• [TASK DESCRIPTION] Go to the line in the entries below that holds "top: 121px ->" and repeat exactly from there through the line that holds "text: Filename ->", inclusive.

• [MATERIAL TO PROCESS]
· · · · ·

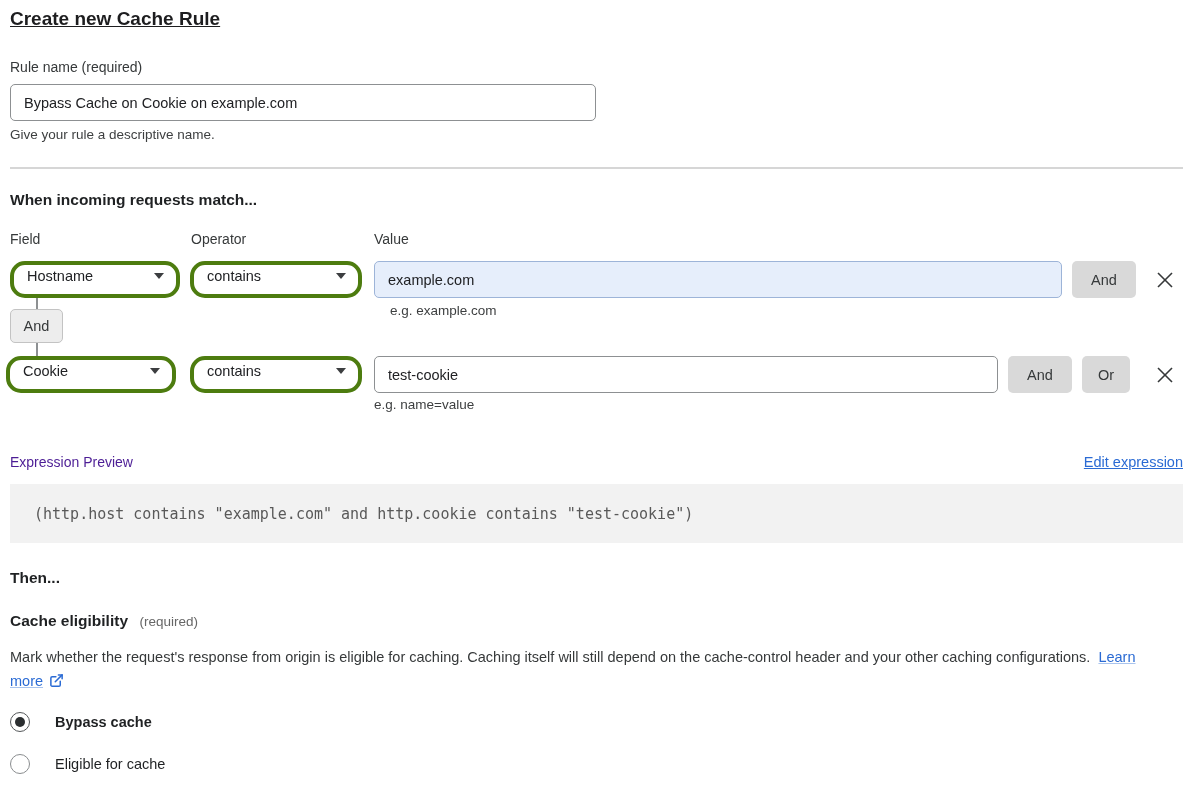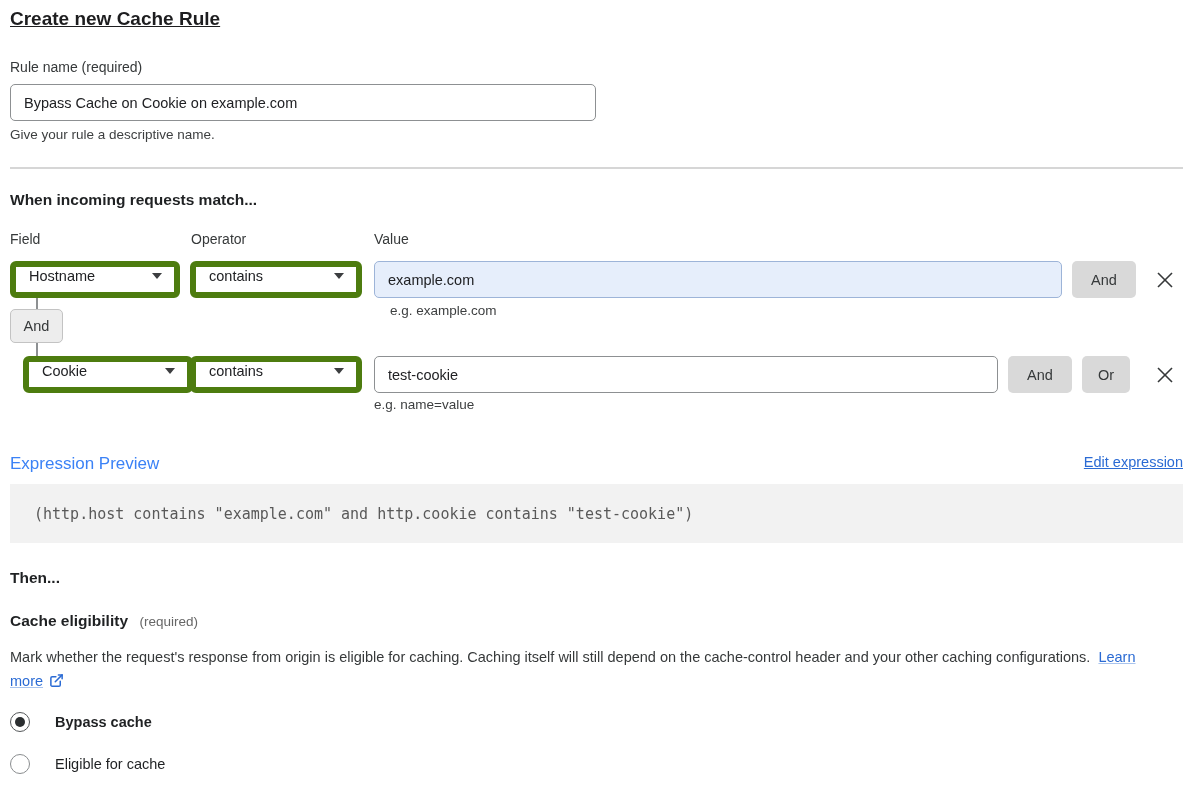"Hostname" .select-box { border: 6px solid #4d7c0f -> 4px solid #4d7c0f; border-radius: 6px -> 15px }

· · · · ·

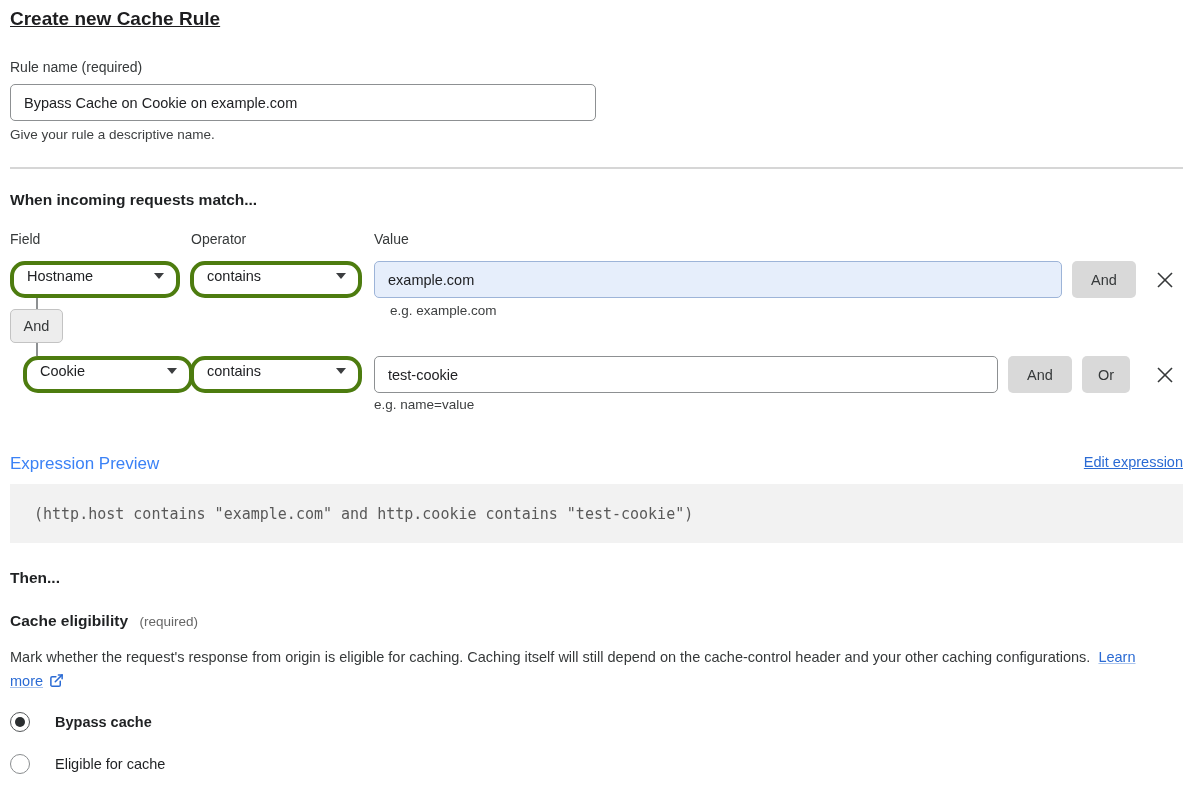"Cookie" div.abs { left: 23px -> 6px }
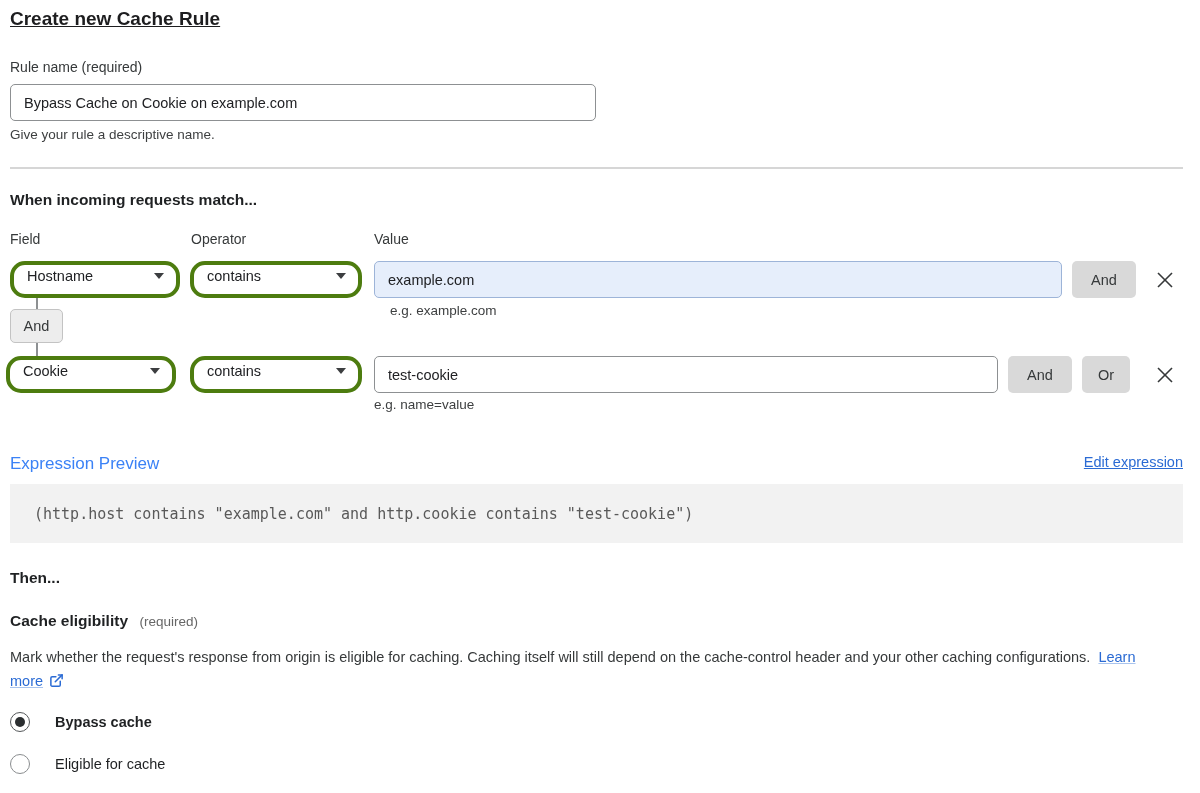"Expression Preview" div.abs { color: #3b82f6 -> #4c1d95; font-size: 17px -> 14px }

· · · · ·

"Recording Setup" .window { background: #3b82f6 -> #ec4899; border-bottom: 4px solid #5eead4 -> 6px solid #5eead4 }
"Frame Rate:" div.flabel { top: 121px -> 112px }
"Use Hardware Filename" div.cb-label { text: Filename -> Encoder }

· · · · ·

• [EXPECTED ANSWER]
"Frame Rate:" div.flabel { top: 121px -> 112px }
"Use Hardware Filename" div.cb-label { text: Filename -> Encoder }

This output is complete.